2. Kesesuaian aturan dengan kondisi setempat

Aturan pemanfaatan SDA Suku Mentawai dikembangkan sesuai dengan praktek dan pengalaman nenek moyang mereka secara turun temurun. Suku Mentawai mengenal konsep klasifikasi lahan pembagian wilayah dalam rangka memanfaatkan SDA yang ada di sekitar mereka. Klasifikasi lahan tersebut, meliputi satuan lingkungan permukiman, satuan lingkungan antropik ladang sagu, ladang keladi, ladang baru, ladang tua, persawahan, satuan lingkungan alamiah sungai dan rawa, pantai dan pulau-pulau kecil, hutan atau gunung, satuan lingkungan sakral hutan. Uraian tentang klasifikasi lahan ini dapat dilihat pada Subbab 4.3.2. Lingkungan antropik ini tempat memproduksi pangan bagi masyarakat. Adanya satuan lingkungan antropik ini menjelaskan mengapa pada masyarakat Mentawai di CBPS tekanan hutan relatif rendah untuk waktu yang cukup lama, yang mengesankan masyarakat Mentawai memiliki kearifan lingkungan Darmanto dan Setyowati 2012. Secara umum, masyarakat masih menggunakan alat tradisional untuk mengelola SDA mereka, seperti parang, kampak, cangkul. Walaupun saat ini, beberapa masyarakat sudah mulai menggunakan teknologi modern, seperti menggunakan gergaji mesin untuk menebang pohon dan menggunakan senapan angin dalam berburu binatang. Teknologi modern ini dianggap masyarakat mempermudah dan mepercepat pekerjaan masyarakat. Bila pemanfaatan SDA dilakukan atau “diborongkan” ke pihak ketiga, aturan harus mengikuti aturan adat dan penggunaan teknologi sesuai aturan pemerintah contoh penggunaan teknologi dalam konsesi IUPHHK.

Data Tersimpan

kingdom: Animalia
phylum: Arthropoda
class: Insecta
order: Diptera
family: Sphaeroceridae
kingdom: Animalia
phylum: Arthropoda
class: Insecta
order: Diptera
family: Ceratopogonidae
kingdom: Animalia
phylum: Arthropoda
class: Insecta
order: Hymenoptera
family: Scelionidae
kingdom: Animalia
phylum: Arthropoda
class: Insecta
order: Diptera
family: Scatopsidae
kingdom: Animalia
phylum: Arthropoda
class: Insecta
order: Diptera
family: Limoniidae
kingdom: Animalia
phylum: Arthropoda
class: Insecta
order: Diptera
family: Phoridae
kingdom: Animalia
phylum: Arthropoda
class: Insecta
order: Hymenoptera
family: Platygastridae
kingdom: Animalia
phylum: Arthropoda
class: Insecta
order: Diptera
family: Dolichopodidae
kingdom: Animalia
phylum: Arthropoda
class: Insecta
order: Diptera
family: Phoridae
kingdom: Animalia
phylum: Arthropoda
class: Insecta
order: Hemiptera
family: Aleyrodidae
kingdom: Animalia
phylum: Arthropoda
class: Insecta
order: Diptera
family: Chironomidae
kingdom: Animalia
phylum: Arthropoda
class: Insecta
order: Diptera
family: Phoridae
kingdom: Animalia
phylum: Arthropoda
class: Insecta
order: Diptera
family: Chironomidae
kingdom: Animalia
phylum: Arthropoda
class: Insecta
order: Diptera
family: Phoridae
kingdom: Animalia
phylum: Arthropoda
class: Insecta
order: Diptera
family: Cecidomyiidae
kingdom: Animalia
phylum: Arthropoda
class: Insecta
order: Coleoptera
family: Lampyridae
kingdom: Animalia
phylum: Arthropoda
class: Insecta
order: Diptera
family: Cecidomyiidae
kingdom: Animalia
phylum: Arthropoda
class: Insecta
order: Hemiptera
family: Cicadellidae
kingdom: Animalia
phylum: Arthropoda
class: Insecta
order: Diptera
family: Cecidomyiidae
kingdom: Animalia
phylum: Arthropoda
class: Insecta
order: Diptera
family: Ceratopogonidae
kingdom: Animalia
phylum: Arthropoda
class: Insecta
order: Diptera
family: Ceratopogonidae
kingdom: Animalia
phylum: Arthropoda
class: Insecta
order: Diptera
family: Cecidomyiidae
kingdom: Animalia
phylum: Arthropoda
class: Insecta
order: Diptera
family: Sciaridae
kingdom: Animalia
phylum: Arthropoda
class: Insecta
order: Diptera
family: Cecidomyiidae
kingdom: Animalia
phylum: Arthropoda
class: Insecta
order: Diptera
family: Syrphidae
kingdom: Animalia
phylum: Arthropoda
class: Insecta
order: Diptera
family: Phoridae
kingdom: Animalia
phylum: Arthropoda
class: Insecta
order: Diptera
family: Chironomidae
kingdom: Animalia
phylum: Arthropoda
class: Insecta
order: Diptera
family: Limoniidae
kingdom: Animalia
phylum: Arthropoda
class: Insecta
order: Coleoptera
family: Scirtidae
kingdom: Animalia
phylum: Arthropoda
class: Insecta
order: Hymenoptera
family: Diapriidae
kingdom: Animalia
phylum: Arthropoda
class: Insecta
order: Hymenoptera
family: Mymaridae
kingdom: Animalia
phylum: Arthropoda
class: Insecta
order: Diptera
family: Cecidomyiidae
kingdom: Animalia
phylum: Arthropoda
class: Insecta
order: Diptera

=== Soal Latihan ===
Tolong cetak ulang seluruh kutipan tentang aturan pemanfaatan SDA Suku Mentawai di atas tanpa mengubah satu kata atau tanda baca pun.

=== Ruang Jawaban ===
2. Kesesuaian aturan dengan kondisi setempat

Aturan pemanfaatan SDA Suku Mentawai dikembangkan sesuai dengan praktek dan pengalaman nenek moyang mereka secara turun temurun. Suku Mentawai mengenal konsep klasifikasi lahan pembagian wilayah dalam rangka memanfaatkan SDA yang ada di sekitar mereka. Klasifikasi lahan tersebut, meliputi satuan lingkungan permukiman, satuan lingkungan antropik ladang sagu, ladang keladi, ladang baru, ladang tua, persawahan, satuan lingkungan alamiah sungai dan rawa, pantai dan pulau-pulau kecil, hutan atau gunung, satuan lingkungan sakral hutan. Uraian tentang klasifikasi lahan ini dapat dilihat pada Subbab 4.3.2. Lingkungan antropik ini tempat memproduksi pangan bagi masyarakat. Adanya satuan lingkungan antropik ini menjelaskan mengapa pada masyarakat Mentawai di CBPS tekanan hutan relatif rendah untuk waktu yang cukup lama, yang mengesankan masyarakat Mentawai memiliki kearifan lingkungan Darmanto dan Setyowati 2012. Secara umum, masyarakat masih menggunakan alat tradisional untuk mengelola SDA mereka, seperti parang, kampak, cangkul. Walaupun saat ini, beberapa masyarakat sudah mulai menggunakan teknologi modern, seperti menggunakan gergaji mesin untuk menebang pohon dan menggunakan senapan angin dalam berburu binatang. Teknologi modern ini dianggap masyarakat mempermudah dan mepercepat pekerjaan masyarakat. Bila pemanfaatan SDA dilakukan atau “diborongkan” ke pihak ketiga, aturan harus mengikuti aturan adat dan penggunaan teknologi sesuai aturan pemerintah contoh penggunaan teknologi dalam konsesi IUPHHK.